Quindi il consumatore “disposto a pagare di più” non si fida e compra “a spot”. Vorrebbe prodotti del territorio, realizzati in modo sostenibile ma soprattutto essere tranquillo su di aver speso bene i soldi: ne va della sua salute. Le soluzioni sono già state prospettate. Nel libro “Cibo criminale” si legge: “Lo strumento privilegiato per evitare infiltrazioni e contaminazioni nella filiera agroalimentare resta in ogni caso quello della tracciabilità completa delle materie prime e degli alimenti. Per poterla applicare è però necessario un salto di qualità culturale ed etico anche da parte dei produttori onesti, come ha ricordato il procuratore Grasso ai parlamentari: “Se come imprenditore voglio commerciare in nero, non ho interesse a tutto ciò: non posso farmi fare i conti in tasca da chi poi mi fa i controlli anche sul versante fiscale, perché il commercio nero è impossibile! Quindi è un problema di sistema, un sistema che in Italia lucra sul sommerso: è un sistema illegale nella sua complessità, non solamente nel campo della contraffazione. Se si vuole creare un sistema legale conveniente, bisogna sottostare ad alcune regole e, quindi, non si può avere un ‘cadavere nell’armadio’ o il problema dell’evasione fiscale o della concussione”.
Si aggiunga quanto emerso nella Tavola rotonda di Veronamercato: “L’altra priorità, ¬ ha aggiunto il presidente del Consorzio Ortofrutticolo Padano, ¬ riguarda la necessita di accorciare la filiera, troppo occupata da passaggi che sottraggono valore aggiunto alla produzione. Paolo Bruni, Presidente CSO, Centro Servizi Ortofrutticoli di Ferrara, ha messo in evidenza come sia necessario creare intese tra pubblico e privato poiché “nessuno da solo ce la può fare”. “Tutta l’Italia, ¬ ha precisato ¬ non si tratta solo del Veneto, non è riuscita a fare sistema. Cioè a definire una specifica programmazione e controllo delle dinamiche di produzione per governare relazioni di mercato complesse specie di fronte a un mercato globalizzato”
Quindi qualità vera e verificata, accorciamento della filiera, programmazione della produzione.
Nella pratica oggi non è possibile realizzare questi punti a livello nazionale. Però si può fare a livello territoriale, creando “intese” tra consumatore e produttore e tra “pubblico” e “privato”. Cioè un sistema territoriale che difenda prima di tutto il consumatore “attento al prodotto italiano di qualità e controllato”. Difendendo lui si difendono i produttori del territorio, quelli che la qualità la fanno sul serio. E la qualità oggi può essere verificata in modo oggettivo. Ci sono i mezzi tecnici per farlo, ma non sono applicati in Italia. Anche all’Università di Verona questi mezzi tecnici ci sono e sono disponibili. Ma non basta. Occorre anche che a livello territoriale pubblico e privato si uniscano per realizzare attività con cui rispondere al desiderio di conoscenza, di sapere, del consumatore. In modo che possa apprezzare le differenze di qualità tra un prodotto e un altro. Occorre che il territorio costruisca filiere di distribuzione brevissime di servizio, non altamente speculative come sono oggi, per proporre prodotti di qualità anche ad un prezzo concorrenziale con la Grande Distribuzione Organizzata.

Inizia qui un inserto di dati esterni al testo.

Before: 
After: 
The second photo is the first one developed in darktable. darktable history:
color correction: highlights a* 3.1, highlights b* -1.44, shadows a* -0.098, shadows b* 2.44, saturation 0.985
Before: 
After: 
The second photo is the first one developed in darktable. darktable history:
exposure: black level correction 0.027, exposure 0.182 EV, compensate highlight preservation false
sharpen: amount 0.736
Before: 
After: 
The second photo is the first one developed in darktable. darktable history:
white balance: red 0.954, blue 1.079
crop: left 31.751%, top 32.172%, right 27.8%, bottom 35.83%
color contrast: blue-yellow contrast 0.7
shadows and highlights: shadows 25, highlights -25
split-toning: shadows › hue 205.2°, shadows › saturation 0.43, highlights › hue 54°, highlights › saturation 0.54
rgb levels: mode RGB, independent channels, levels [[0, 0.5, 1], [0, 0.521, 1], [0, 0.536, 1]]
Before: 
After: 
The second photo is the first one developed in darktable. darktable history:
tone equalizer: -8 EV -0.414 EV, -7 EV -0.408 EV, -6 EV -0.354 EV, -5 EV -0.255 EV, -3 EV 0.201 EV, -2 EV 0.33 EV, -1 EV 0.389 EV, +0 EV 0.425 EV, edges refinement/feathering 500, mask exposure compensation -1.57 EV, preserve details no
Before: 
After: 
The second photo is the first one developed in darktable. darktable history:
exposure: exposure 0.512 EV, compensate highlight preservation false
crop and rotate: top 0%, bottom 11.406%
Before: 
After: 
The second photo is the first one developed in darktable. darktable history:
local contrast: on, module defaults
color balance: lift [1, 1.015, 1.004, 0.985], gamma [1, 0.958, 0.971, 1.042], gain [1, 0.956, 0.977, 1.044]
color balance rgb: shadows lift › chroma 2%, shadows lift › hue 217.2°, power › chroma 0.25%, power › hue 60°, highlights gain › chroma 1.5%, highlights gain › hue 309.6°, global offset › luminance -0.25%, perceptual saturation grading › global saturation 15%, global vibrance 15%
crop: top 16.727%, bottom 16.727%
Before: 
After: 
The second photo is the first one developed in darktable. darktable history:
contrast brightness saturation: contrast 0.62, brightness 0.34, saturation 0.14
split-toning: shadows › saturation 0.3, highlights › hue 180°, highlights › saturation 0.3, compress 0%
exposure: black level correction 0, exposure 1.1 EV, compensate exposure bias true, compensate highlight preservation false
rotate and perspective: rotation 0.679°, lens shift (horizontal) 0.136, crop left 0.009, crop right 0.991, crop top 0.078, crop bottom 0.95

Difendere il consumatore per difendere il vero Made in Italy di qualità.
In questo modo anche altre categorie meno fortunate di consumatori possono acquistare questi prodotti, rendendo il consumo continuo, prevedibile e programmabile. L’agricoltura di qualità italiana si può ancora salvare ma lo deve fare a livello territoriale, coordinando tutti gli stakeholders con un unico obiettivo: difendere il consumatore per difendere il vero Made in Italy di qualità. Facendo questo si aiuta la salute dei cittadini, si mantengono le attività agricole e l’economia del territorio, si salvaguardia l’ambiente. Non più a chiacchere.